_Items listed in a dataset:_
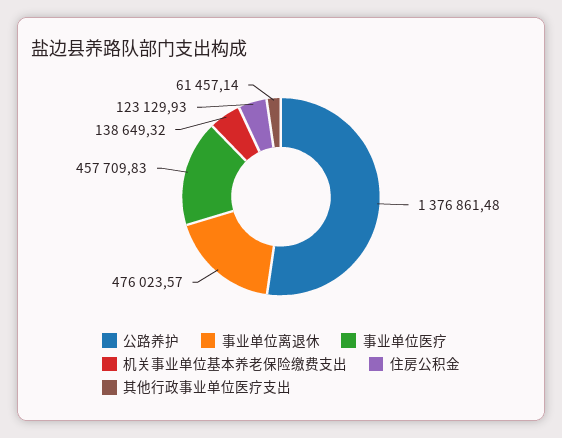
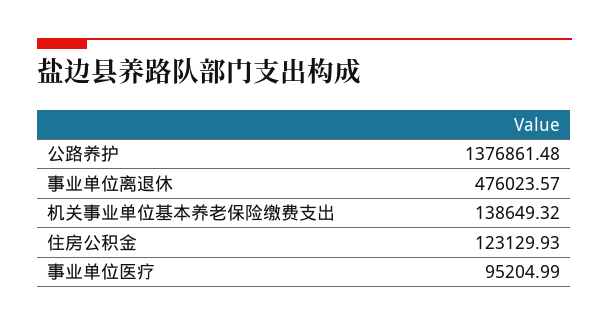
事业单位医疗: 457709.83 -> 95204.99
其他行政事业单位医疗支出: 61457.14 -> none

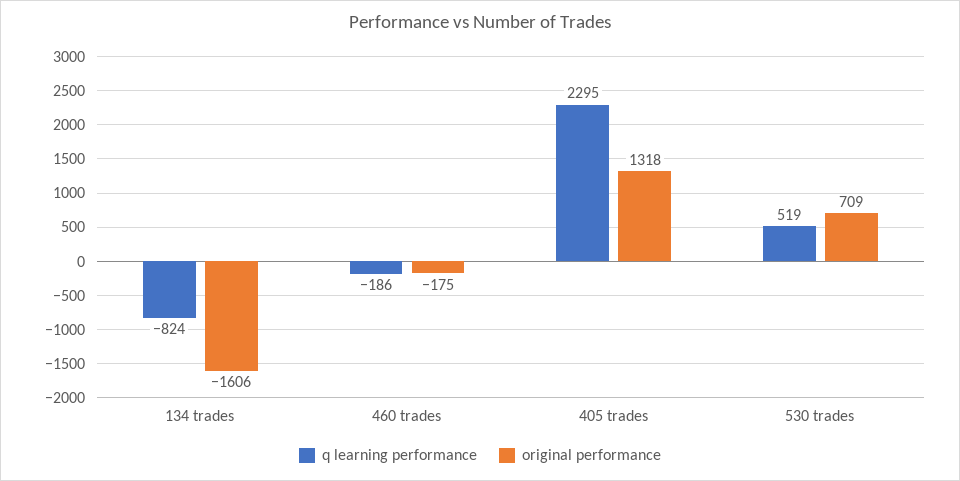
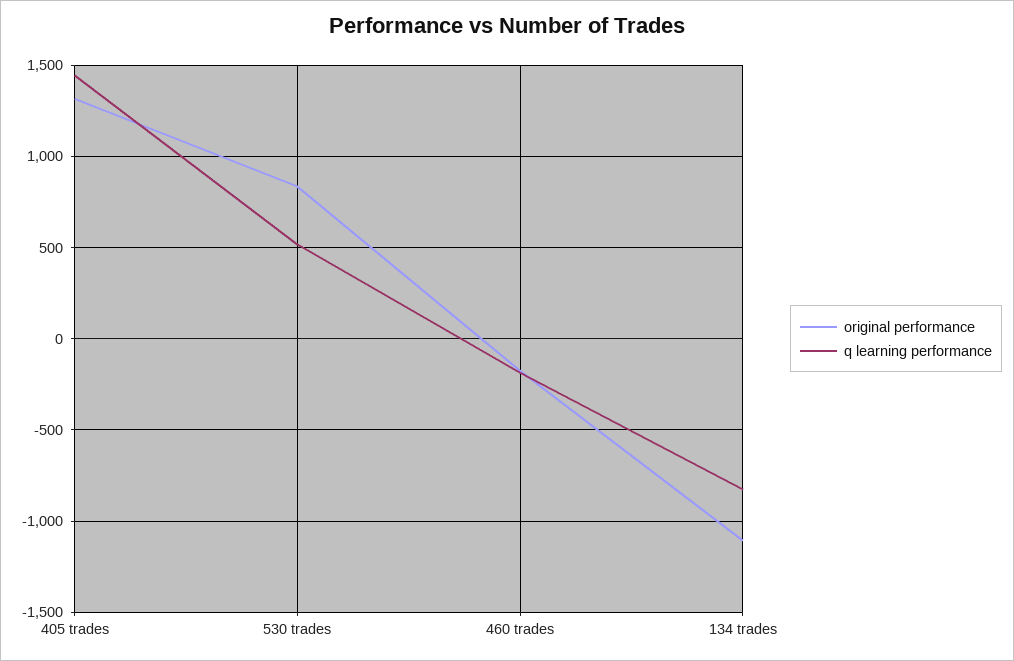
original performance, 134 trades: -1606 -> -1100
q learning performance, 405 trades: 2295 -> 1450
original performance, 530 trades: 709 -> 850

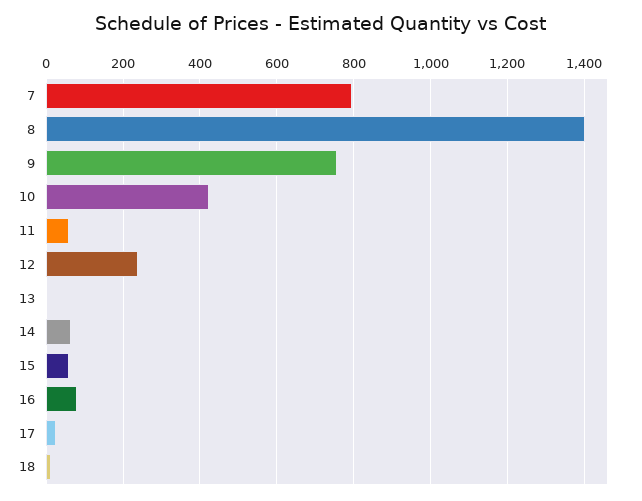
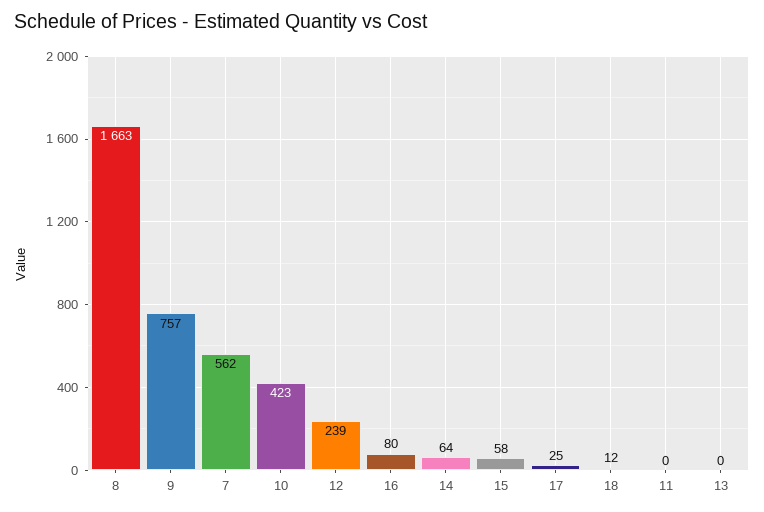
7: 800 -> 562
8: 1400 -> 1663
11: 60 -> 0

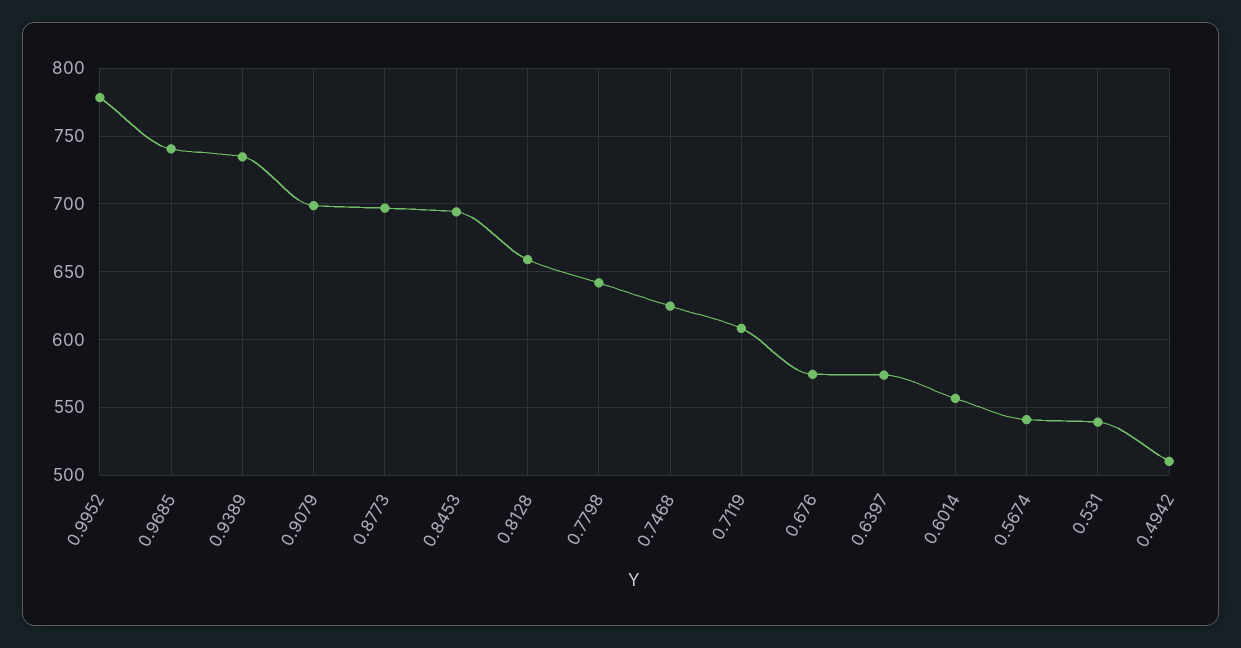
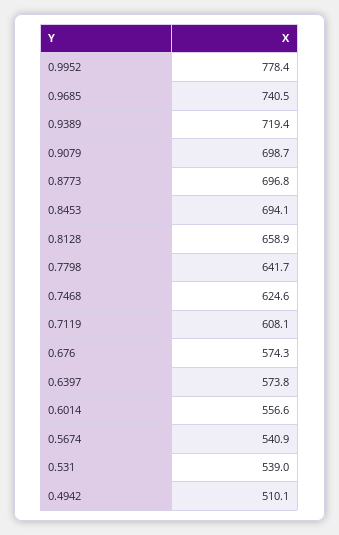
0.9389: 735 -> 719.4

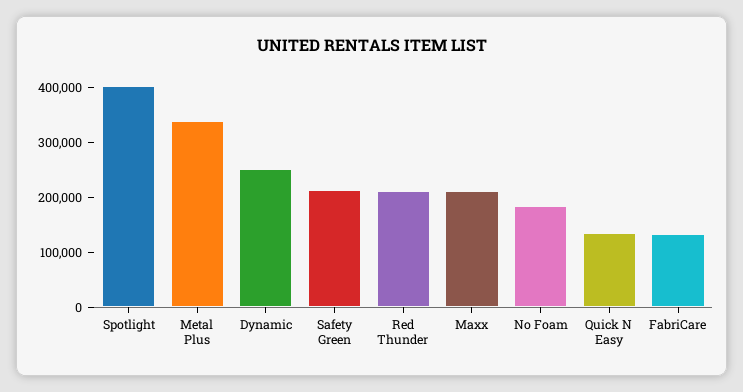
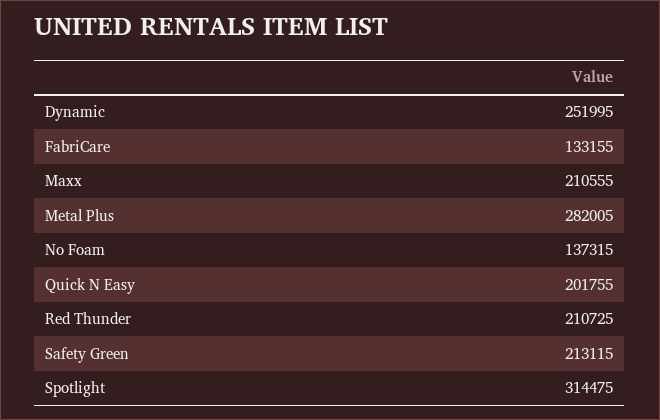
Spotlight: 400000 -> 314475
Metal Plus: 340000 -> 282005
No Foam: 180000 -> 137315
Quick N Easy: 140000 -> 201755

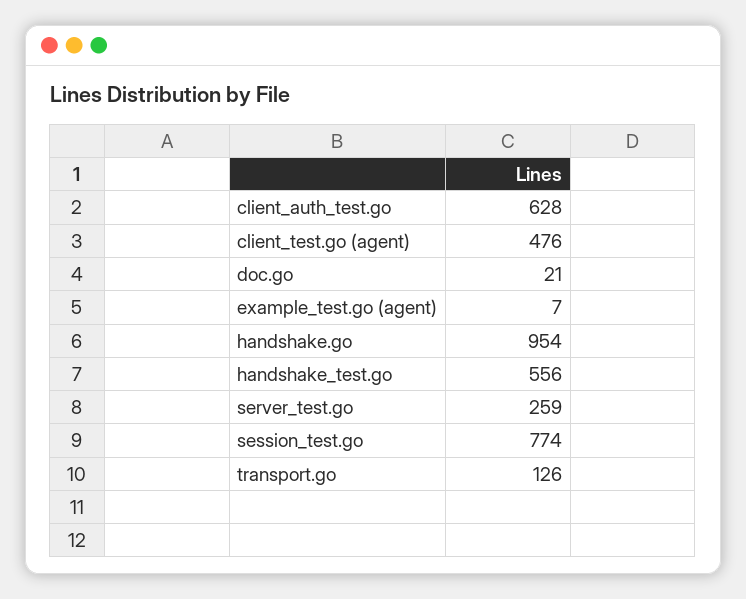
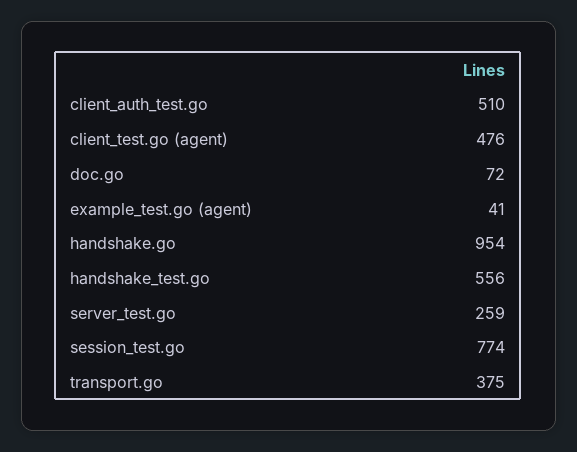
client_auth_test.go: 628 -> 510
doc.go: 21 -> 72
example_test.go (agent): 7 -> 41
transport.go: 126 -> 375

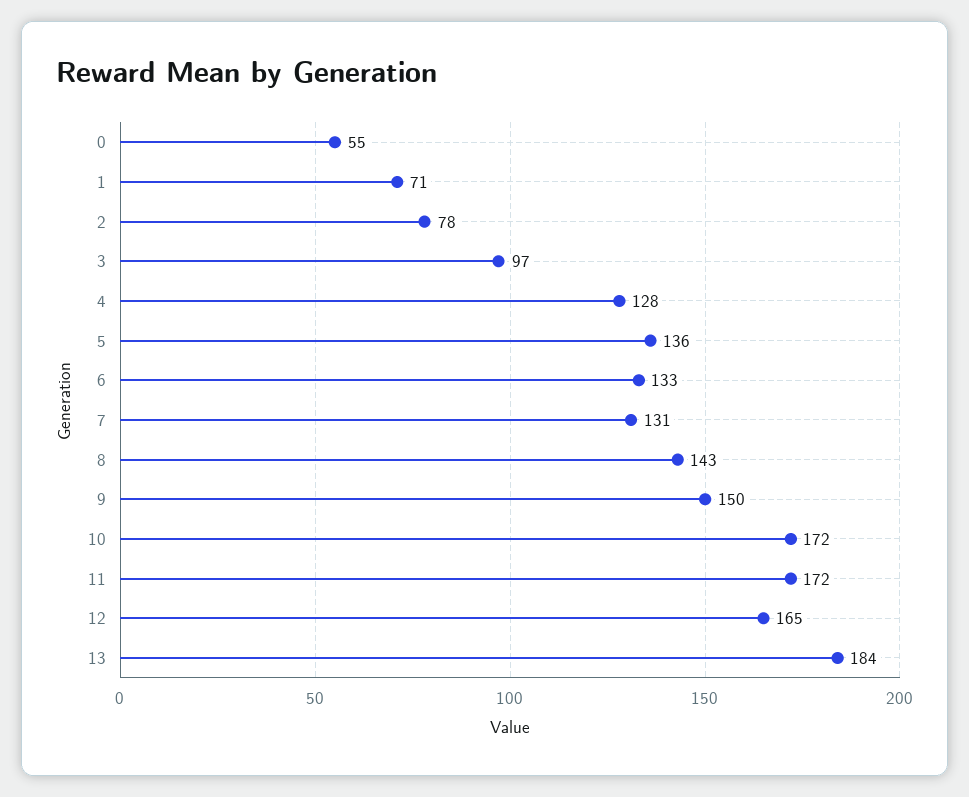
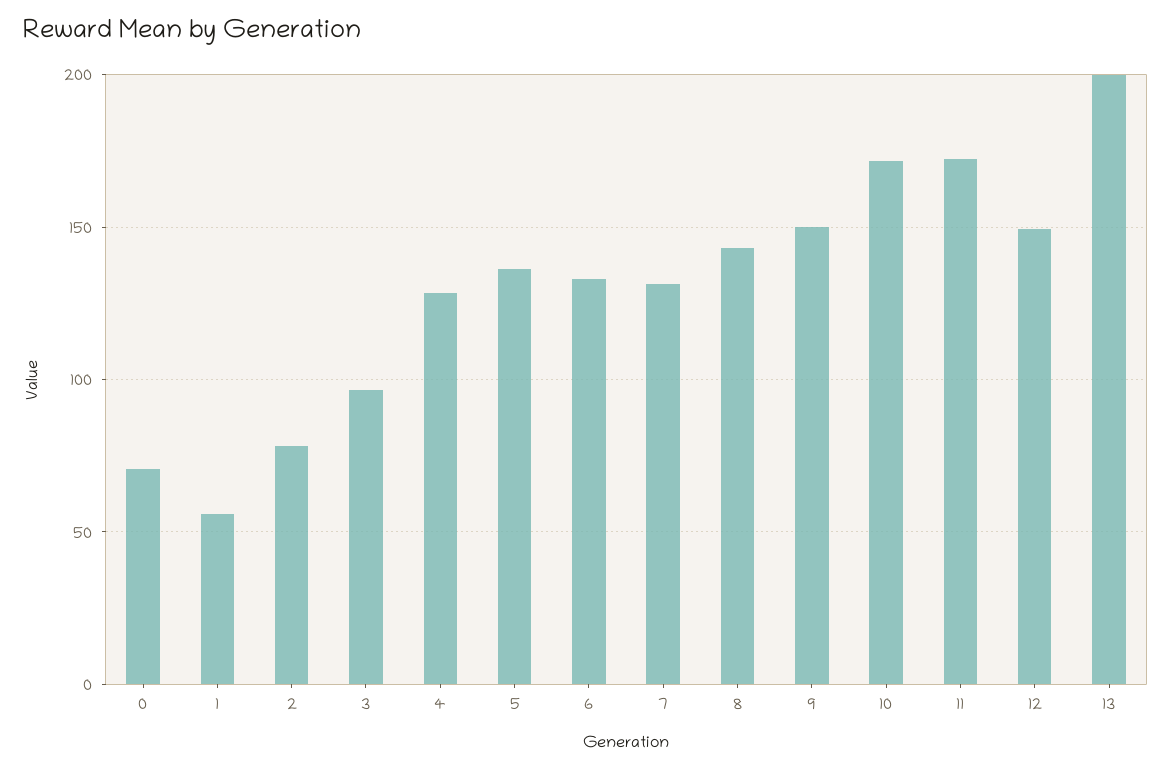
0: 55 -> 70
1: 71 -> 55
12: 165 -> 150
13: 184 -> 200

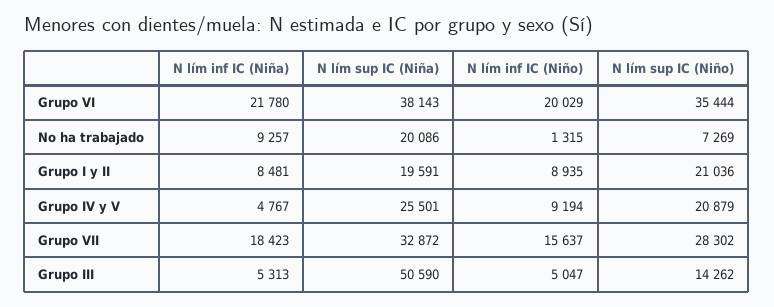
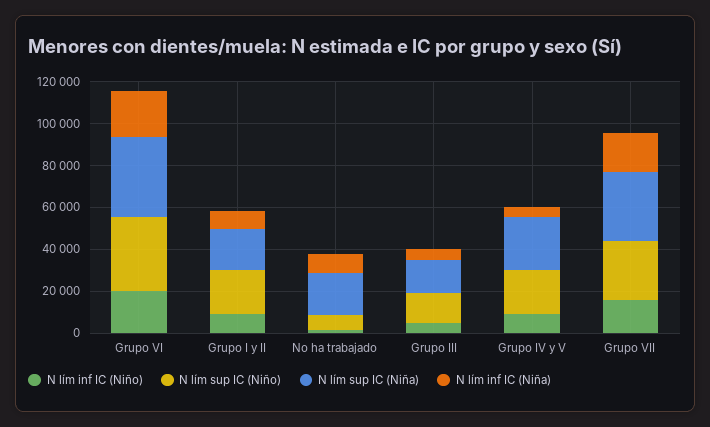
N lím sup IC (Niña), Grupo III: 50590 -> 15000

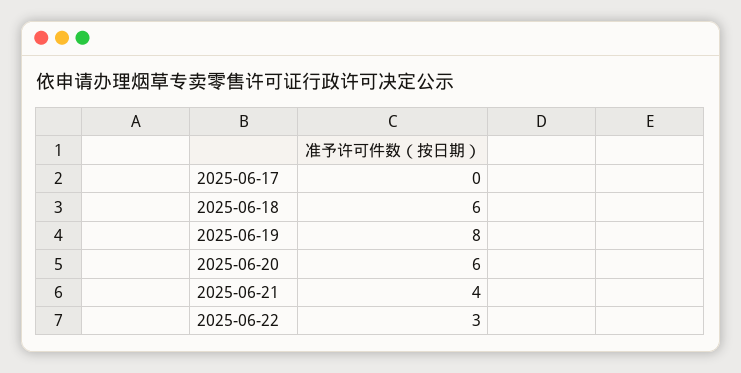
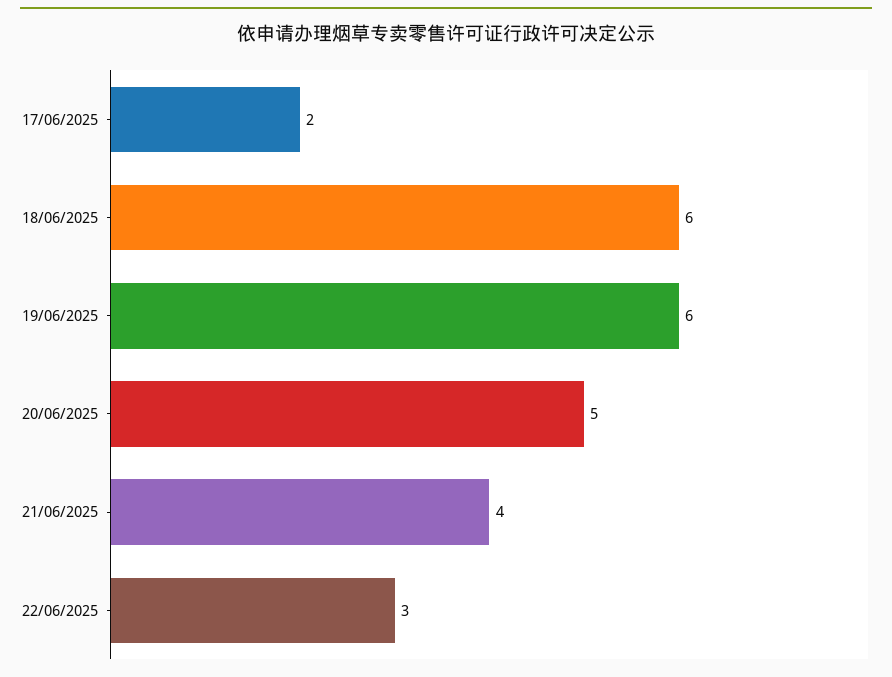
2025-06-17: 0 -> 2
2025-06-19: 8 -> 6
2025-06-20: 6 -> 5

_Task item:_
Quote all the lines above exactly as given. Do not include the pictures.

_Exercise result:_
事业单位医疗: 457709.83 -> 95204.99
其他行政事业单位医疗支出: 61457.14 -> none

original performance, 134 trades: -1606 -> -1100
q learning performance, 405 trades: 2295 -> 1450
original performance, 530 trades: 709 -> 850

7: 800 -> 562
8: 1400 -> 1663
11: 60 -> 0

0.9389: 735 -> 719.4

Spotlight: 400000 -> 314475
Metal Plus: 340000 -> 282005
No Foam: 180000 -> 137315
Quick N Easy: 140000 -> 201755

client_auth_test.go: 628 -> 510
doc.go: 21 -> 72
example_test.go (agent): 7 -> 41
transport.go: 126 -> 375

0: 55 -> 70
1: 71 -> 55
12: 165 -> 150
13: 184 -> 200

N lím sup IC (Niña), Grupo III: 50590 -> 15000

2025-06-17: 0 -> 2
2025-06-19: 8 -> 6
2025-06-20: 6 -> 5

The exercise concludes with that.